*Task objective*
Copy out, exactly as written, only the line containing "Same format, now for the pink plastic housing [454,581,517,733]." and the lines after it through the end of the records.

(Input records)

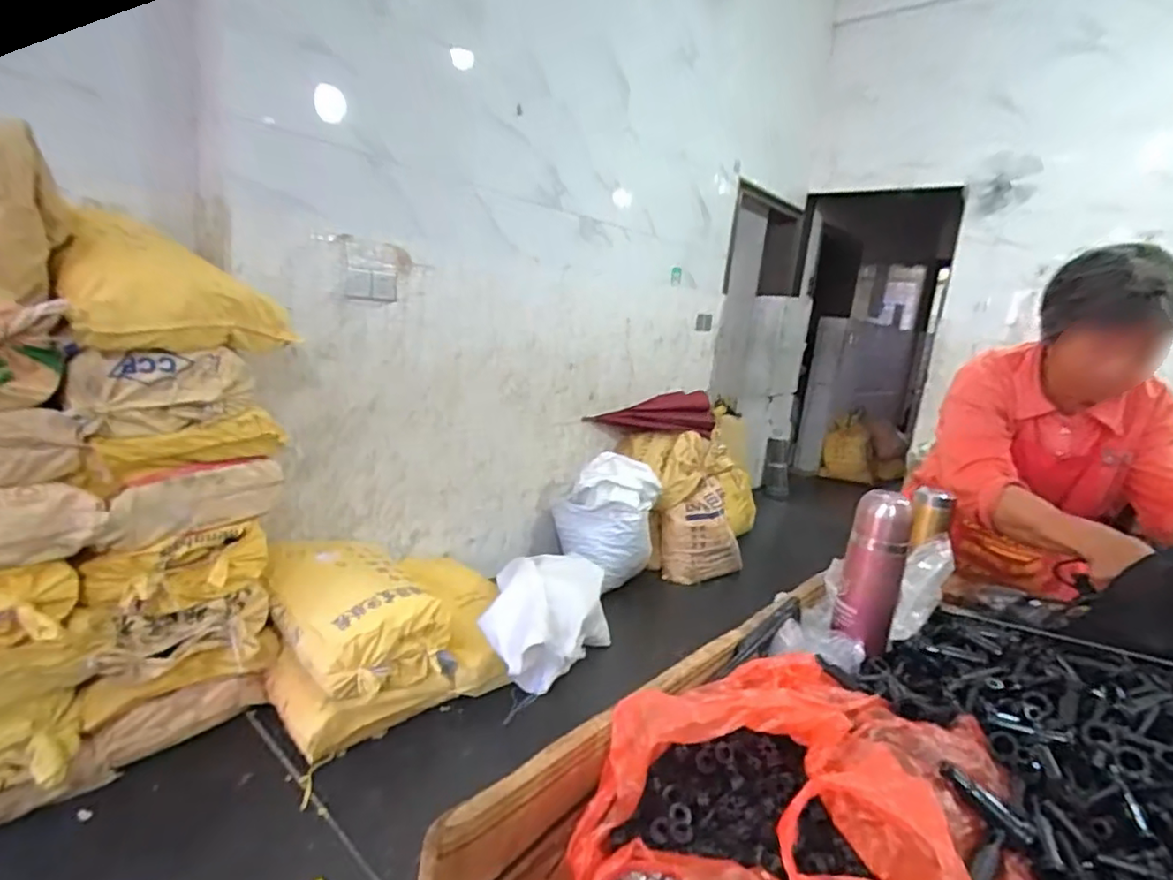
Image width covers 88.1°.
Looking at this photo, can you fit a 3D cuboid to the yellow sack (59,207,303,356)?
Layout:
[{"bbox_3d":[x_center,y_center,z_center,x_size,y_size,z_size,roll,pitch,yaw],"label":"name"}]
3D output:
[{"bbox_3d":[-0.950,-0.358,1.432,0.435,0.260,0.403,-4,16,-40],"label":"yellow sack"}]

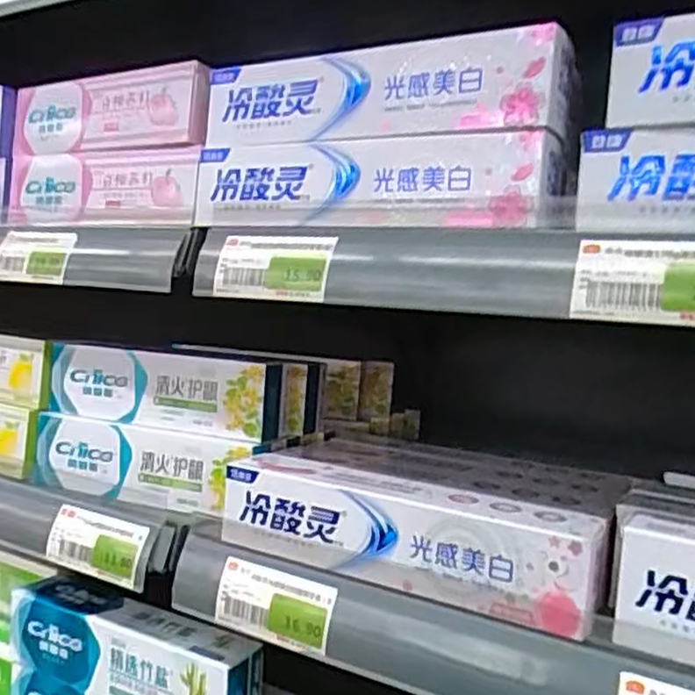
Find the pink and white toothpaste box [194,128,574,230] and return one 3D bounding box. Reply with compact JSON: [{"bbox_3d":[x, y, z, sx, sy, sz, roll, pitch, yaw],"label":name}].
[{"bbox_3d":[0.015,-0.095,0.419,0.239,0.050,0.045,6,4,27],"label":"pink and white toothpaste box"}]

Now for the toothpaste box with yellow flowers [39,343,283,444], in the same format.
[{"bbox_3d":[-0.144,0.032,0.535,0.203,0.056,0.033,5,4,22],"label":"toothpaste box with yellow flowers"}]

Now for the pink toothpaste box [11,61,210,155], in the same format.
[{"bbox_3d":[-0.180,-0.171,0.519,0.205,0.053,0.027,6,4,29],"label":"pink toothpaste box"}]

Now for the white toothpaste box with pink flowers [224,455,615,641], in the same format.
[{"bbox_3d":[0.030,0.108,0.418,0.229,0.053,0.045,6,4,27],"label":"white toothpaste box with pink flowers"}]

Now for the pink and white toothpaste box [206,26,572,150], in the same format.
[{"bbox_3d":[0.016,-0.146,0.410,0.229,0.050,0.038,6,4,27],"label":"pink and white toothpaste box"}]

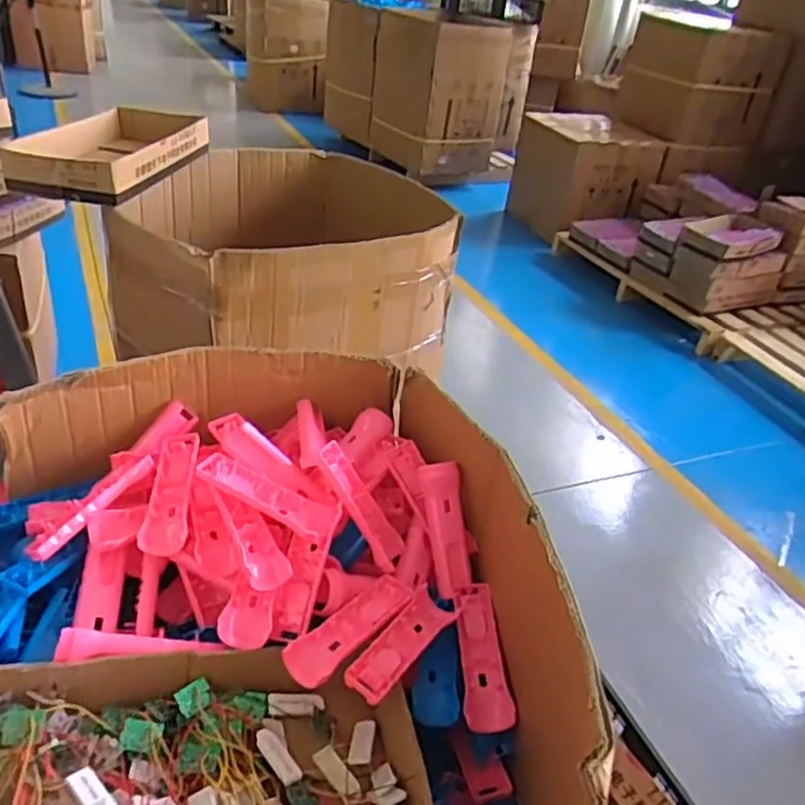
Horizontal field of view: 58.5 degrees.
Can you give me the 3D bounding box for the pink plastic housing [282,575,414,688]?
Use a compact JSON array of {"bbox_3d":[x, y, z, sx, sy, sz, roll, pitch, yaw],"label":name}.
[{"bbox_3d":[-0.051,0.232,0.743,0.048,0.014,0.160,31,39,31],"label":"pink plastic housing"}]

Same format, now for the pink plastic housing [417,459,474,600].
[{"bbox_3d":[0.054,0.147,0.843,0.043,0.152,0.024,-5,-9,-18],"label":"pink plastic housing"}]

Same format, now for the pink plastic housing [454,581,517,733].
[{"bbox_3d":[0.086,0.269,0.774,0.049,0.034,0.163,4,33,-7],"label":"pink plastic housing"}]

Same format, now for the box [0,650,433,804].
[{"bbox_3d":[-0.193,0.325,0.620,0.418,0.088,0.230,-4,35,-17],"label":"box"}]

(End Input records)

*The answer*
Same format, now for the pink plastic housing [454,581,517,733].
[{"bbox_3d":[0.086,0.269,0.774,0.049,0.034,0.163,4,33,-7],"label":"pink plastic housing"}]

Same format, now for the box [0,650,433,804].
[{"bbox_3d":[-0.193,0.325,0.620,0.418,0.088,0.230,-4,35,-17],"label":"box"}]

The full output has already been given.